Although Ransford's opposing affidavit has been considered, it is not properly before the court. The affidavit, which was notarized in California, fails to comply with CPLR 2309(c) (Oaths and affirmations taken without the state) (see Green v Fairway Operating Corp., 72 AD3d 613 [1st Dept 2010]). Were this technicality to be enforced (CIT has not raised the issue and the affidavit could be certified nunc pro tunc), CIT's motion would be granted on default rather than on the merits.
Accordingly, it is hereby
ORDERED that CIT's motion for summary judgment is granted against defendants Broadway Partners, Ransford and Stahelski on the issue of liability, and it is further
ORDERED that Roberta Ashkin, Esq., 580 Broadway, Suite 906, New York, New York 10012, (212) 965-0010 is hereby appointed referee to ascertain and compute the amount due upon the Note and Mortgage being foreclosed upon in this action.
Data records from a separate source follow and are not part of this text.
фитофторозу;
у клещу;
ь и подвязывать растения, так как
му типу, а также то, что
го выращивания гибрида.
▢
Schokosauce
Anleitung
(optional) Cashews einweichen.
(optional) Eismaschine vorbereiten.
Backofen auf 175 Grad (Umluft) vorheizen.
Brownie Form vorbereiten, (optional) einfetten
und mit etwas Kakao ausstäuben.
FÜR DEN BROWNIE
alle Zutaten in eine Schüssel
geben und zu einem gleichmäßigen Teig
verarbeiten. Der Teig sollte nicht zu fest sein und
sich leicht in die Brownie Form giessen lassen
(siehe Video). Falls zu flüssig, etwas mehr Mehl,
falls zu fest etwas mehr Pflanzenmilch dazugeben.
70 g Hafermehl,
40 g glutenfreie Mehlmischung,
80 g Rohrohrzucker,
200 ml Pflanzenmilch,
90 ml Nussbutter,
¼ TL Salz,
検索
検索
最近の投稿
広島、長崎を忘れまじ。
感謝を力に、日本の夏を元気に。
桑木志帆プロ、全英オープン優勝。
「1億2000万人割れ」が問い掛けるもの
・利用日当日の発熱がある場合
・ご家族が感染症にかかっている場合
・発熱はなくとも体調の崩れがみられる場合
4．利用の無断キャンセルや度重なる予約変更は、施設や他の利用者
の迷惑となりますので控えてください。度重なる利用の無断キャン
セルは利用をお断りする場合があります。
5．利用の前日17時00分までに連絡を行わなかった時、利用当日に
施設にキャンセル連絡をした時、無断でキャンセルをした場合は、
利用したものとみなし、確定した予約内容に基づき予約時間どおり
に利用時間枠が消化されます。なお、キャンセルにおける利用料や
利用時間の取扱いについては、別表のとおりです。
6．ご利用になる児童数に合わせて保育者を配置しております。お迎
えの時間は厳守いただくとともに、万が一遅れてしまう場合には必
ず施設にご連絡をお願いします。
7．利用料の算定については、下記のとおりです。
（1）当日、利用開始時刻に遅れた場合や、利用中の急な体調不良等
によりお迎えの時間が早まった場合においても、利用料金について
The parties are directed to cooperate with the referee and furnish him/her with all documents necessary to perform the computations. Upon a successful motion to confirm the referee's report, CIT may move for summary judgment on damages and a final judgment of foreclosure. And it is further
ORDERED that counsel for plaintiff CIT Lending Services Corporation shall serve a copy of this order with notice of entry within twenty (20) days of entry on counsel for defendants and Referee Ashkin.
This constitutes the decision and order of the court.